▶ [EXERCISE AIM]:
Repeat the passage of the forum thread below that begins with the words "The third library" and stops after "FFF than SB.", swapping in "curve" wherever "envelope" appears.

▶ [READING TEXT]:
———

As before, the order of the libraries will remain the same throughout but isn't necessarily what I did before or what I listed above.



Spoiler: Answers



The first library in all the comparisons was Synchron Brass, using Horn 1, Horns a6, and Trumpets a4. Once again, the ensembles are not as deeply sampled as the new solo instruments and you may perhaps miss things at times like a faster legato setting or multiple short lengths (if you didn't want to use time stretching).

The second library was Berlin Brass, recorded from their walkthrough videos as I don't own it - though this comparison may have convinced me that I should. For the horn ensemble, it was using their horn ensemble patch, but for the trumpet ensemble, it was their three solo trumpets recorded independently, playing together. Multiple note attacks and legato types is clearly a benefit.

The third library was JunkieXL / TH Brass. I missed having note attack control here, though for the trumpet ensemble comparison, I just changed the ADSR envelope - but how often as you going to be automating that? Soft sustain patch did not work for this example, so had to resort to the envelope. There's something present in that 2-2.3khz range with JXL brass that I prefer to remove (I didn't for this example though). The dynamic range is intense here - 5 layers, and definitely goes way more FFF than SB.

The final library just for the trumpet ensemble comparison was the Trumpets a2 patch from Cinematic Studio Brass.

After this, similar to before, I'm a little torn on keeping Synchron Brass - especially given the price of the full version. I can get Berlin Brass (at a discount) or Modern Scoring Brass for like 50-60% of the price. I think the Standard version would be more than enough for me, but even that is more expensive than those two at its intro price.


----------



## Casiquire (Aug 7, 2021)

ALittleNightMusic said:


> More comparisons for my own benefit. This time I'll be comparing:
> 
> - Solo horn - SB + 2 other libraries
> - Horn ensemble - SB + 2 other libraries
> ...


I for one love when you do these and i was surprised by the answers. I was ready for the library i own to sound horrible (if it was included; i listened before checking the answers though) but it actually sounded the best all around. The first sounded oddly choppy to me in the horn example and the second stood out for its smooth and tasteful trumpets. I expected different results


----------



## ALittleNightMusic (Aug 7, 2021)

———

▶ [SUPPLIED RECORDS]:

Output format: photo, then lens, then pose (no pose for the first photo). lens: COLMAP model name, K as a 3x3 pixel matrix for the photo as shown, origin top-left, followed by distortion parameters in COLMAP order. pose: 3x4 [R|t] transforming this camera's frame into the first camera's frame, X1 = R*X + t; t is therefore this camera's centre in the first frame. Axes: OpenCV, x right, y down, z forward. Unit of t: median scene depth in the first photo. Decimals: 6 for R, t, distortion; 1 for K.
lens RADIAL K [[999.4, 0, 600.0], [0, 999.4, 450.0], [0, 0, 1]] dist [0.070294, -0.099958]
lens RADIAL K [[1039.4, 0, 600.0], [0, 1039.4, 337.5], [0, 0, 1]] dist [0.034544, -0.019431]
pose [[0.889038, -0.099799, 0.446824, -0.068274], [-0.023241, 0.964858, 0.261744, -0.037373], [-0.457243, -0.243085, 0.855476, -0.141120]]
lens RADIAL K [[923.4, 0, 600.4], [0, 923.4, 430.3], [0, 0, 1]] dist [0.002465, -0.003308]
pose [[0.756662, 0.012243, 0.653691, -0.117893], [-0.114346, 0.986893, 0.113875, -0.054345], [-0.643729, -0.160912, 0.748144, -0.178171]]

———

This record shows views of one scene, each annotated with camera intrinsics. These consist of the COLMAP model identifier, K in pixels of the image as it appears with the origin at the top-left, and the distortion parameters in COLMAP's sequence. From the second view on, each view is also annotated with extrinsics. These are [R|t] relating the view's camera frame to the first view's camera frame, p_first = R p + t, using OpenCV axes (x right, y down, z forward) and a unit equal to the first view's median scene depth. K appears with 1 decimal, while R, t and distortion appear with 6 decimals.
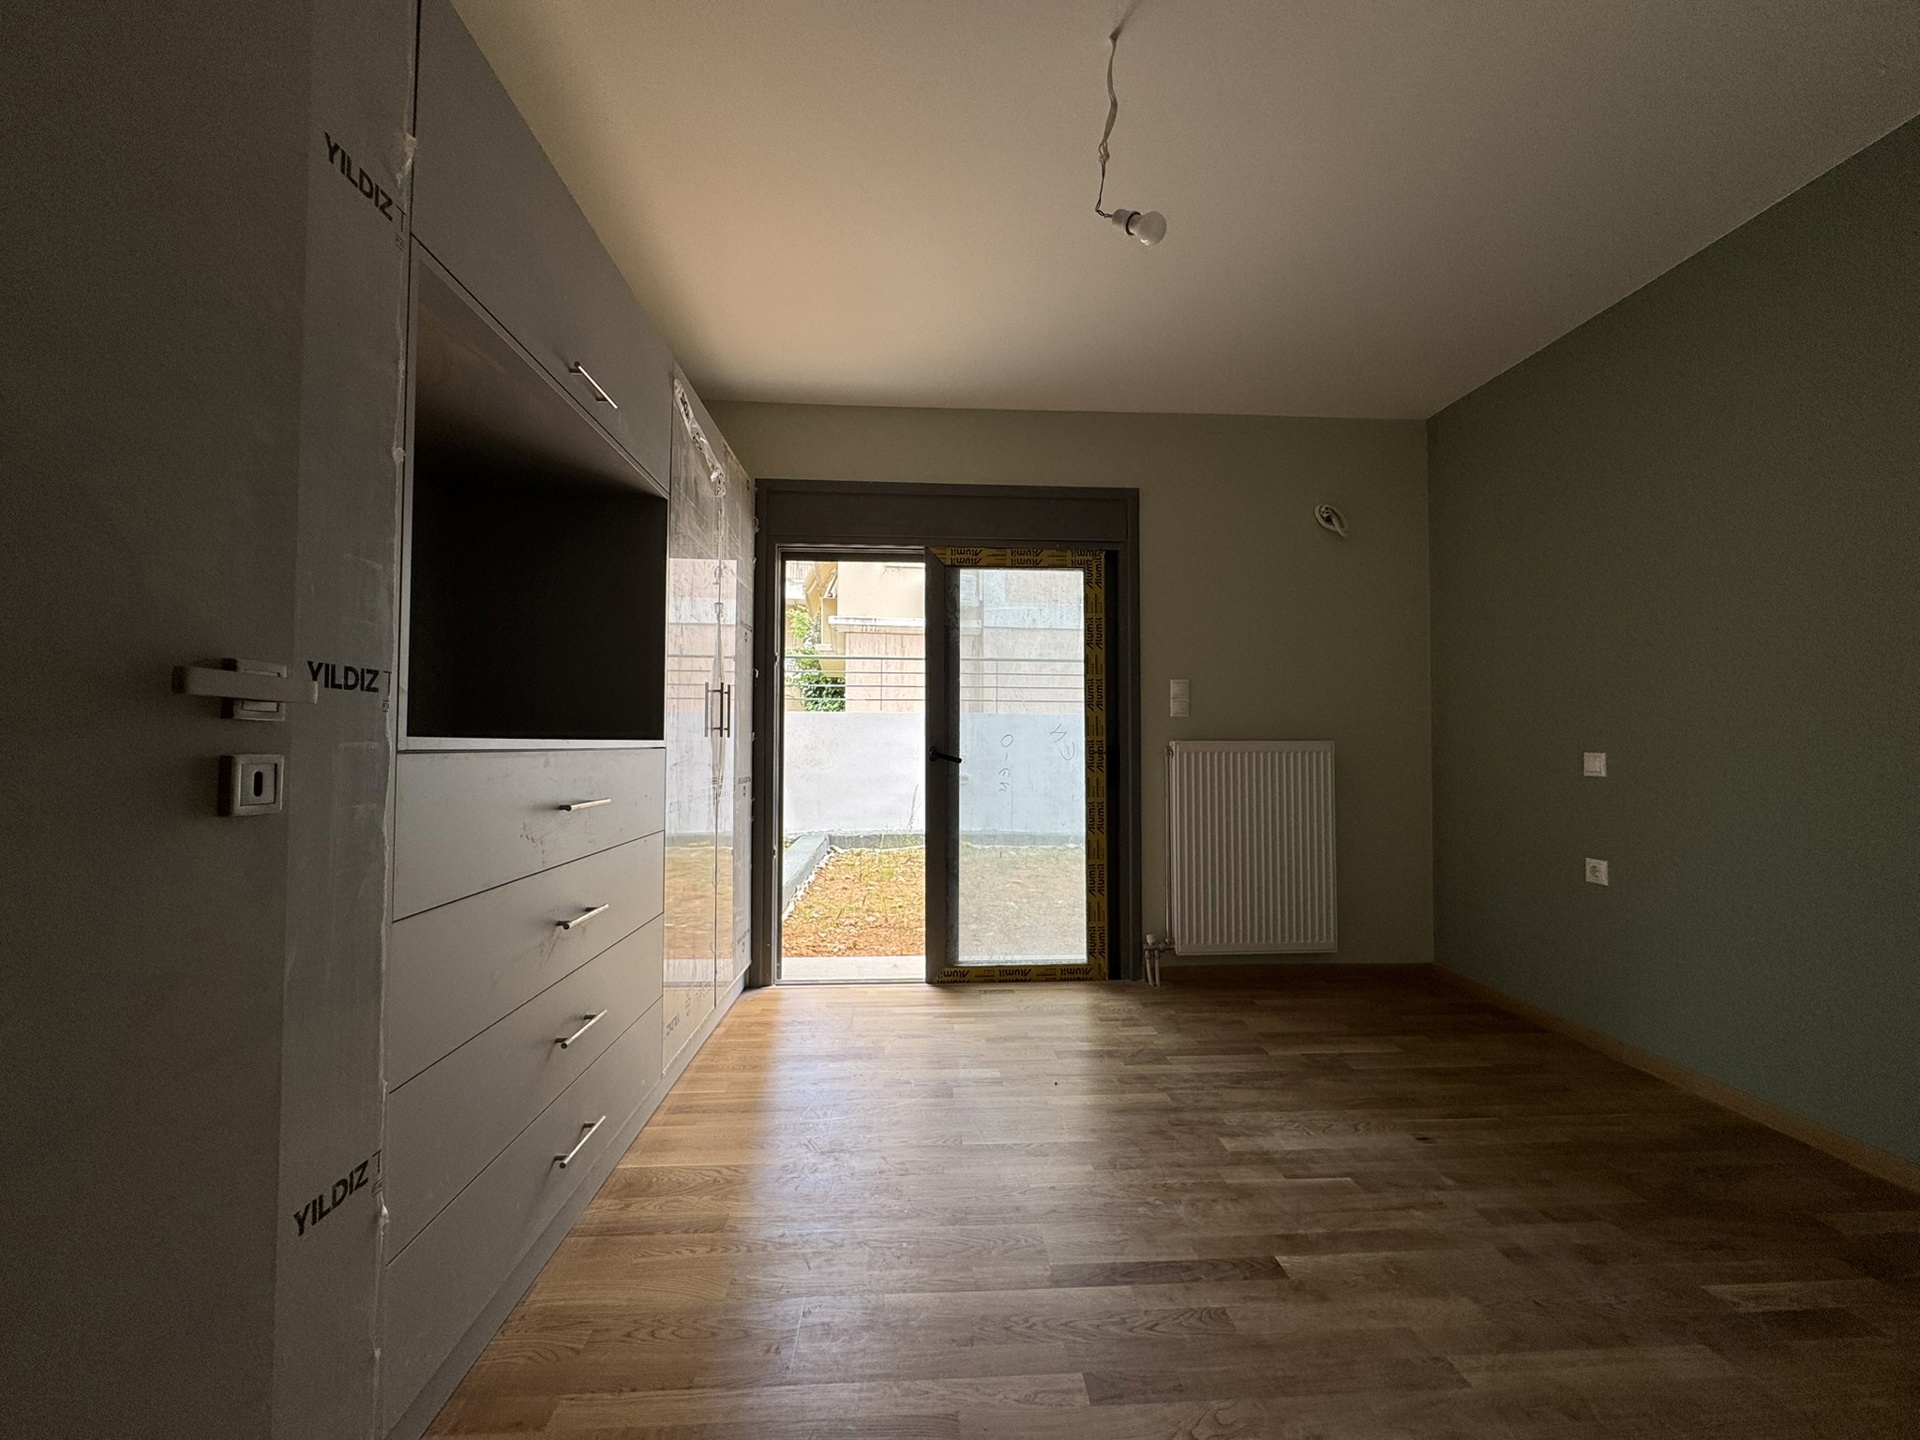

———

▶ [SOLUTION BELOW]:
The third library was JunkieXL / TH Brass. I missed having note attack control here, though for the trumpet ensemble comparison, I just changed the ADSR curve - but how often as you going to be automating that? Soft sustain patch did not work for this example, so had to resort to the curve. There's something present in that 2-2.3khz range with JXL brass that I prefer to remove (I didn't for this example though). The dynamic range is intense here - 5 layers, and definitely goes way more FFF than SB.